Inwiefern die erhobene Miete dem tatsächlich ortsüblichen Niveau entspricht, können Mieter über den regionalen Mietspiegel prüfen. Dieser ist bei Mieterschutzvereinen oder der Gemeindeverwaltung erhältlich. Interessant bleibt außerdem, ob es sich im Mietvertrag um eine Inklusivmiete handelt, also alle Nebenkosten bereits abgedeckt sind. In aller Regel stellen die Vermieter aufgrund von Erfahrungswerten die Nebenkosten sowie Betriebskosten separat in Rechnung. Je nach Region schwanken diese zwischen 2 € und 3 € auf den Quadratmeter.

Vorsicht bei Zeitmietverträgen

Mitunter möchten Vermieter den Mietvertrag zeitlich begrenzen bzw. das Kündigungsrecht für beide Parteien für einen gewissen Zeitraum ausschließen. Nach dem Gesetz kann jedoch der Eigentümer sowieso nur schwer seinem Mieter fristgerecht kündigen, etwa bei Eigenbedarf. Dem Mieter indes steht in aller Regel jederzeit die gesetzliche Kündigungsfrist von drei Monaten offen.

Die Klausel für Kleinreparaturen prüfen

Ein häufiger Streitpunkt bei Mietverträgen stellt die Klausel für Kleinreparaturen dar. Die Kostenübernahme für einzelne Reparaturmaßnahmen ist durchaus rechtens, jedoch muss sie sich auf Einbauten der Wohnung beziehen, die der Mieter regelmäßig nutzt. Desweiteren ist eine klar definierte Begrenzung der Höhe der Kosten erforderlich.

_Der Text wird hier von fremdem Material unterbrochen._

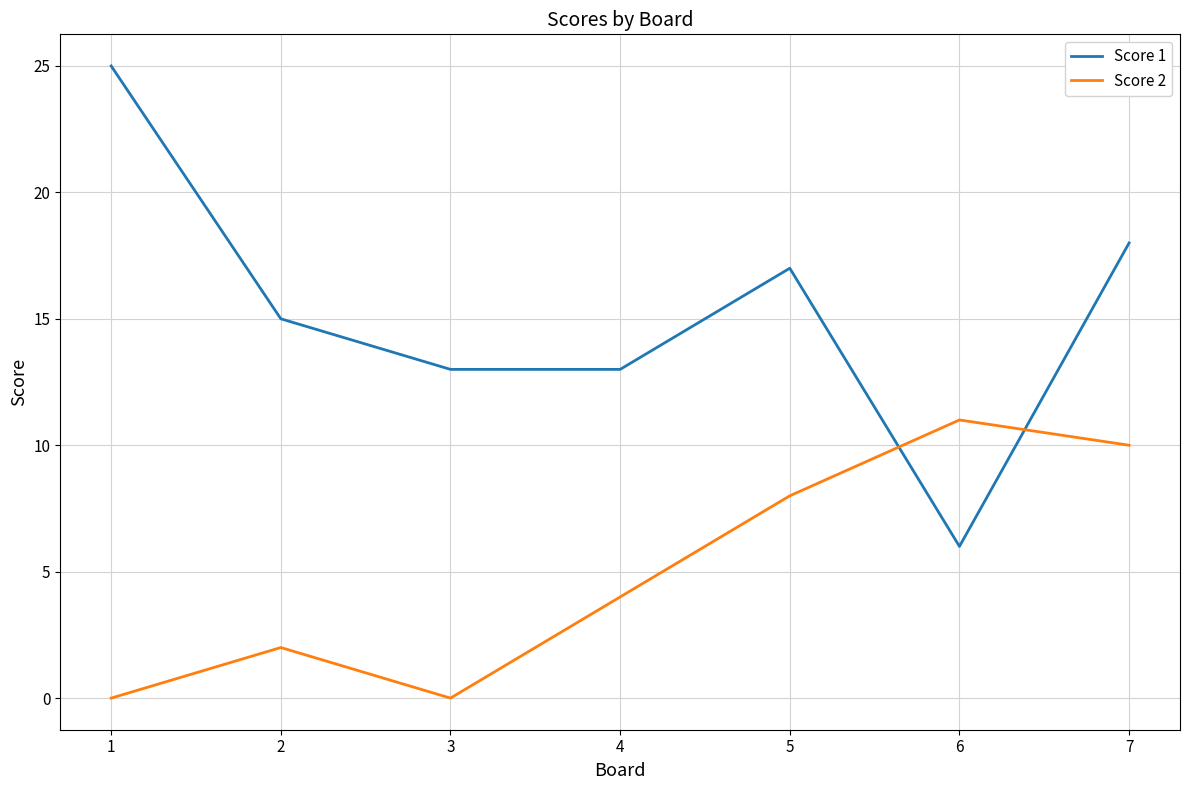

True or false: Score 1 has a value of 14 at 1.

False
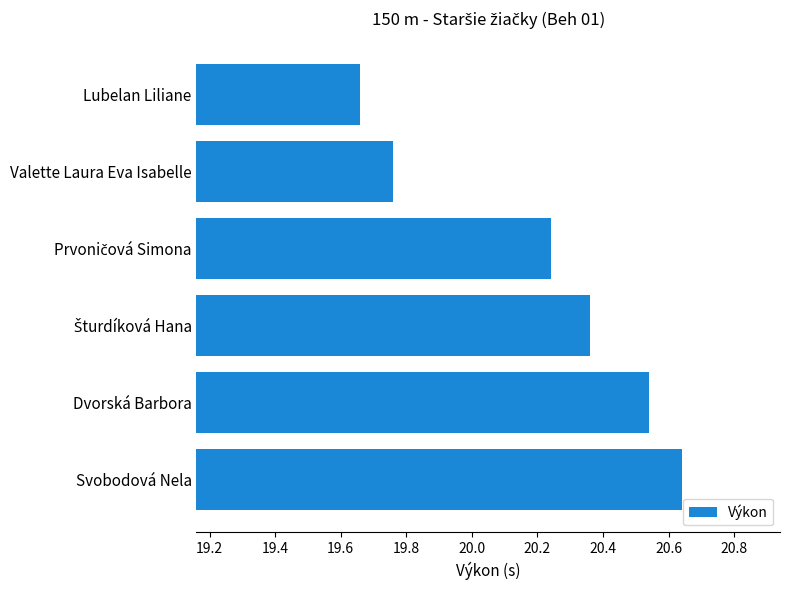

What is the difference between the maximum and minimum values?

1.0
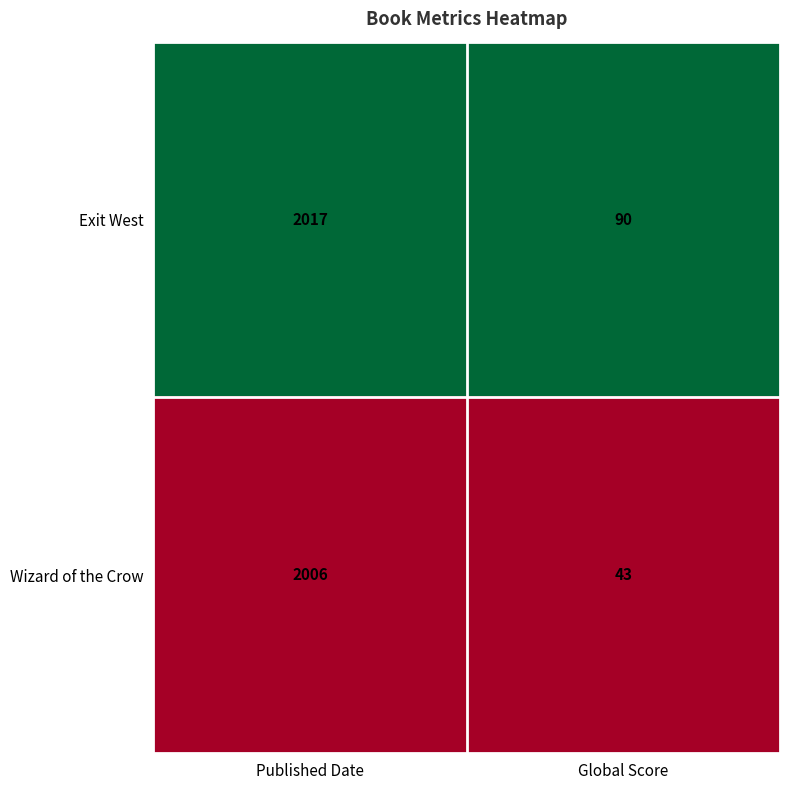

Which series has the widest spread of values?

Wizard of the Crow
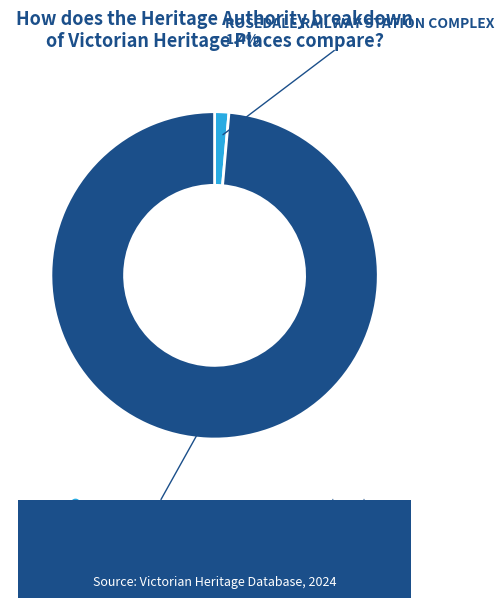

Is it true that ROSEDALE RAILWAY STATION COMPLEX is 1% of the pie?

True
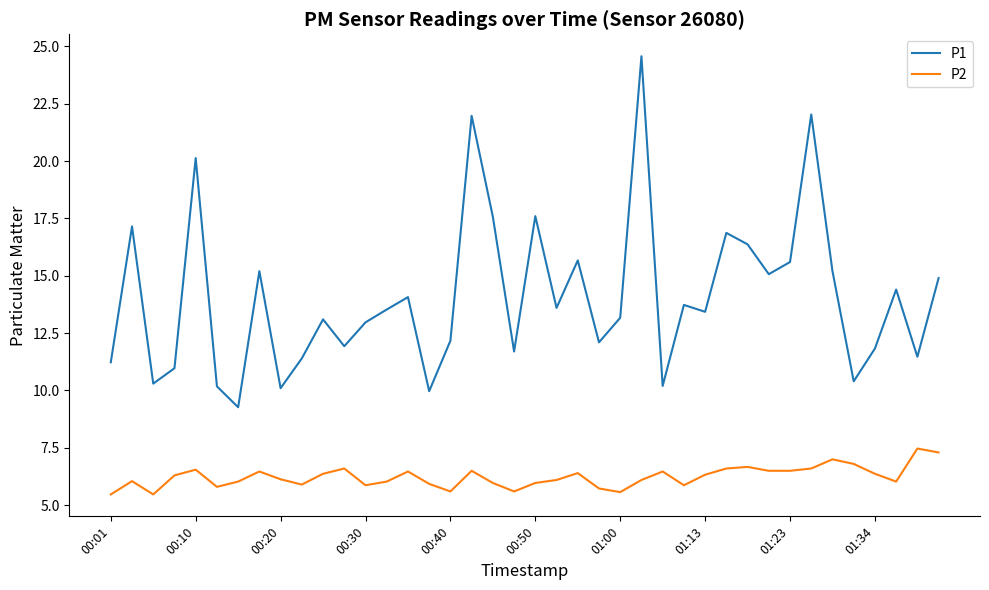

Which series has the largest total across all categories?

P1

Tipp: Bringen Sie außerdem in Erfahrung, ob Haustiere gestattet sind. Interessant könnte auch das Thema „Untervermietung“ für Sie werden. Weitere Mitbewohner müssen dem Vermieter gemeldet werden. Es besteht immer die Möglichkeit, den Mietvertrag vor der Unterschrift vom Mieterverein oder der Verbraucherschutzzentrale prüfen zu lassen.

Fazit: Wie bei anderem Vertragswerk auch, kommt es bei Mietverträgen auf die Formulierungen sowie das Kleingedruckte an. Vertragsvorlagen garantieren, dass die gesetzlichen Bestimmungen im Vertrag eingehalten werden und einzelne Vertragsbestandteile nicht zum Nachteil des Mieters ausgelegt werden. Verbraucherschutzzentralen oder Mietervereine prüfen die Verträge bei Bedarf vor der Unterschrift beider Parteien.